══ SOURCE MATERIAL

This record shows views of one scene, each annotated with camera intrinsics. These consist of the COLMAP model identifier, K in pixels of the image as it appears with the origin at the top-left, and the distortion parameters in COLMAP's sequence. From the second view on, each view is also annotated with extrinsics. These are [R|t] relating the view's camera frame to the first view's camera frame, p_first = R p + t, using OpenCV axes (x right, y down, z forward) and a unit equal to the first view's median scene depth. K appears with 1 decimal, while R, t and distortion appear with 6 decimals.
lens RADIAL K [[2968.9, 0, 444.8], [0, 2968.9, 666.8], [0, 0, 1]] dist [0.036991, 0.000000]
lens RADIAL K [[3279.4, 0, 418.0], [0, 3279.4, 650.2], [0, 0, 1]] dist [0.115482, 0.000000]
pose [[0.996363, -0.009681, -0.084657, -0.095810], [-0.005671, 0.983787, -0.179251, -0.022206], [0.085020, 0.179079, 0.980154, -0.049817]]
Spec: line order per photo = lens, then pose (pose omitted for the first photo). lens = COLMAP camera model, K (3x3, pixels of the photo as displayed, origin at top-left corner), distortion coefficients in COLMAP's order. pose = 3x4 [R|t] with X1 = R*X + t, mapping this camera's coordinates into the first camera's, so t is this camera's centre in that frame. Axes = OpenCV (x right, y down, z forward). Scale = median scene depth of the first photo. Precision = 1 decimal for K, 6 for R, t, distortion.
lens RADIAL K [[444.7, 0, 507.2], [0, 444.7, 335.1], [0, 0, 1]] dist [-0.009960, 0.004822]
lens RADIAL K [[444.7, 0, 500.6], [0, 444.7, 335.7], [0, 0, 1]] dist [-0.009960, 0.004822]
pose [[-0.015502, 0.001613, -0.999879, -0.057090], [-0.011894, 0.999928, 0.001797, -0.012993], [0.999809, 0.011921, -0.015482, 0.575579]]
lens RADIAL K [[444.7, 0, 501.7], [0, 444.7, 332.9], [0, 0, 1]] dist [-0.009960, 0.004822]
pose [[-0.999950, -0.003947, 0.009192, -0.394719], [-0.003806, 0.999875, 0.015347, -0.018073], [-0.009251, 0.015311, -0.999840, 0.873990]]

════

■ ABOUT THIS EXERCISE
Print every line of each record above again, with no changes.

■ PROBLEM SOLUTION
This record shows views of one scene, each annotated with camera intrinsics. These consist of the COLMAP model identifier, K in pixels of the image as it appears with the origin at the top-left, and the distortion parameters in COLMAP's sequence. From the second view on, each view is also annotated with extrinsics. These are [R|t] relating the view's camera frame to the first view's camera frame, p_first = R p + t, using OpenCV axes (x right, y down, z forward) and a unit equal to the first view's median scene depth. K appears with 1 decimal, while R, t and distortion appear with 6 decimals.
lens RADIAL K [[2968.9, 0, 444.8], [0, 2968.9, 666.8], [0, 0, 1]] dist [0.036991, 0.000000]
lens RADIAL K [[3279.4, 0, 418.0], [0, 3279.4, 650.2], [0, 0, 1]] dist [0.115482, 0.000000]
pose [[0.996363, -0.009681, -0.084657, -0.095810], [-0.005671, 0.983787, -0.179251, -0.022206], [0.085020, 0.179079, 0.980154, -0.049817]]
Spec: line order per photo = lens, then pose (pose omitted for the first photo). lens = COLMAP camera model, K (3x3, pixels of the photo as displayed, origin at top-left corner), distortion coefficients in COLMAP's order. pose = 3x4 [R|t] with X1 = R*X + t, mapping this camera's coordinates into the first camera's, so t is this camera's centre in that frame. Axes = OpenCV (x right, y down, z forward). Scale = median scene depth of the first photo. Precision = 1 decimal for K, 6 for R, t, distortion.
lens RADIAL K [[444.7, 0, 507.2], [0, 444.7, 335.1], [0, 0, 1]] dist [-0.009960, 0.004822]
lens RADIAL K [[444.7, 0, 500.6], [0, 444.7, 335.7], [0, 0, 1]] dist [-0.009960, 0.004822]
pose [[-0.015502, 0.001613, -0.999879, -0.057090], [-0.011894, 0.999928, 0.001797, -0.012993], [0.999809, 0.011921, -0.015482, 0.575579]]
lens RADIAL K [[444.7, 0, 501.7], [0, 444.7, 332.9], [0, 0, 1]] dist [-0.009960, 0.004822]
pose [[-0.999950, -0.003947, 0.009192, -0.394719], [-0.003806, 0.999875, 0.015347, -0.018073], [-0.009251, 0.015311, -0.999840, 0.873990]]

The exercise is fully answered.